> WHAT THE TASK REQUIRES: Only the lines from the one containing "3: (194, 134, 1.00)" to the end of the data should be copied, exactly and without pictures.

(Collected data entries)
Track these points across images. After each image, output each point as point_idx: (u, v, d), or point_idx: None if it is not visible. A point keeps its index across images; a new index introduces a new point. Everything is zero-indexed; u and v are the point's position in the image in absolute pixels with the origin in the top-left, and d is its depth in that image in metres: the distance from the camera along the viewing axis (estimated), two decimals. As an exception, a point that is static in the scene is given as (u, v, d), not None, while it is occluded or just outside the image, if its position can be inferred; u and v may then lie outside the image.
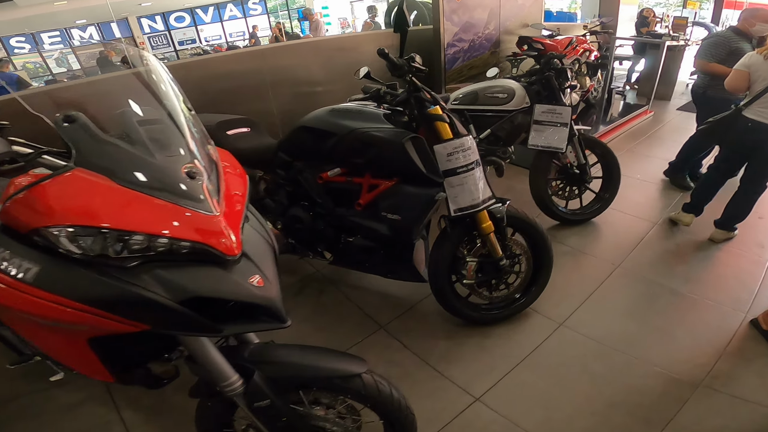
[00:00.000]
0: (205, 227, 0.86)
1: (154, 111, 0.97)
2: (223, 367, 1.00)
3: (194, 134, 1.00)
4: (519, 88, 2.50)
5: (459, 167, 1.62)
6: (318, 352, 1.13)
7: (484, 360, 1.84)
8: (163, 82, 1.05)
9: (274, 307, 0.92)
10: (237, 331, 0.94)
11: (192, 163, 0.92)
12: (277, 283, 0.97)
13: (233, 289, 0.87)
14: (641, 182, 3.32)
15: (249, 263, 0.92)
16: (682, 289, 2.20)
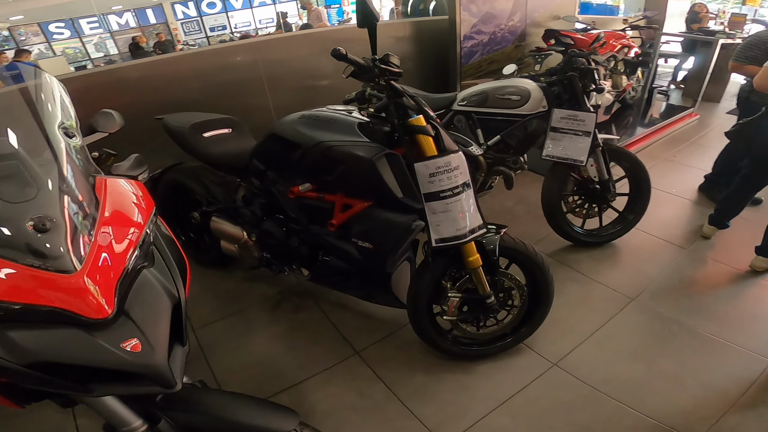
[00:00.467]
0: (58, 289, 0.70)
1: (8, 144, 0.80)
2: (120, 411, 0.88)
3: (70, 167, 0.82)
4: (536, 89, 2.15)
5: (443, 191, 1.35)
6: (245, 404, 1.00)
7: (460, 400, 1.62)
8: (49, 103, 0.88)
9: (152, 374, 0.77)
10: (111, 393, 0.81)
11: (48, 210, 0.74)
12: (165, 345, 0.81)
13: (94, 354, 0.73)
14: (675, 198, 2.88)
15: (127, 324, 0.77)
16: (703, 329, 1.86)
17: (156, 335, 0.79)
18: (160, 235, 0.99)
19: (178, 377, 0.81)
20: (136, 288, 0.82)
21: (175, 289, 0.91)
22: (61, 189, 0.79)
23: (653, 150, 3.56)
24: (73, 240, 0.75)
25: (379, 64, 1.28)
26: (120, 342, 0.74)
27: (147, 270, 0.87)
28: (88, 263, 0.74)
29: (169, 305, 0.87)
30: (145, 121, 2.14)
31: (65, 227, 0.74)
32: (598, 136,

> SOLVED PROBLEM:
3: (194, 134, 1.00)
4: (519, 88, 2.50)
5: (459, 167, 1.62)
6: (318, 352, 1.13)
7: (484, 360, 1.84)
8: (163, 82, 1.05)
9: (274, 307, 0.92)
10: (237, 331, 0.94)
11: (192, 163, 0.92)
12: (277, 283, 0.97)
13: (233, 289, 0.87)
14: (641, 182, 3.32)
15: (249, 263, 0.92)
16: (682, 289, 2.20)
[00:00.467]
0: (58, 289, 0.70)
1: (8, 144, 0.80)
2: (120, 411, 0.88)
3: (70, 167, 0.82)
4: (536, 89, 2.15)
5: (443, 191, 1.35)
6: (245, 404, 1.00)
7: (460, 400, 1.62)
8: (49, 103, 0.88)
9: (152, 374, 0.77)
10: (111, 393, 0.81)
11: (48, 210, 0.74)
12: (165, 345, 0.81)
13: (94, 354, 0.73)
14: (675, 198, 2.88)
15: (127, 324, 0.77)
16: (703, 329, 1.86)
17: (156, 335, 0.79)
18: (160, 235, 0.99)
19: (178, 377, 0.81)
20: (136, 288, 0.82)
21: (175, 289, 0.91)
22: (61, 189, 0.79)
23: (653, 150, 3.56)
24: (73, 240, 0.75)
25: (379, 64, 1.28)
26: (120, 342, 0.74)
27: (147, 270, 0.87)
28: (88, 263, 0.74)
29: (169, 305, 0.87)
30: (145, 121, 2.14)
31: (65, 227, 0.74)
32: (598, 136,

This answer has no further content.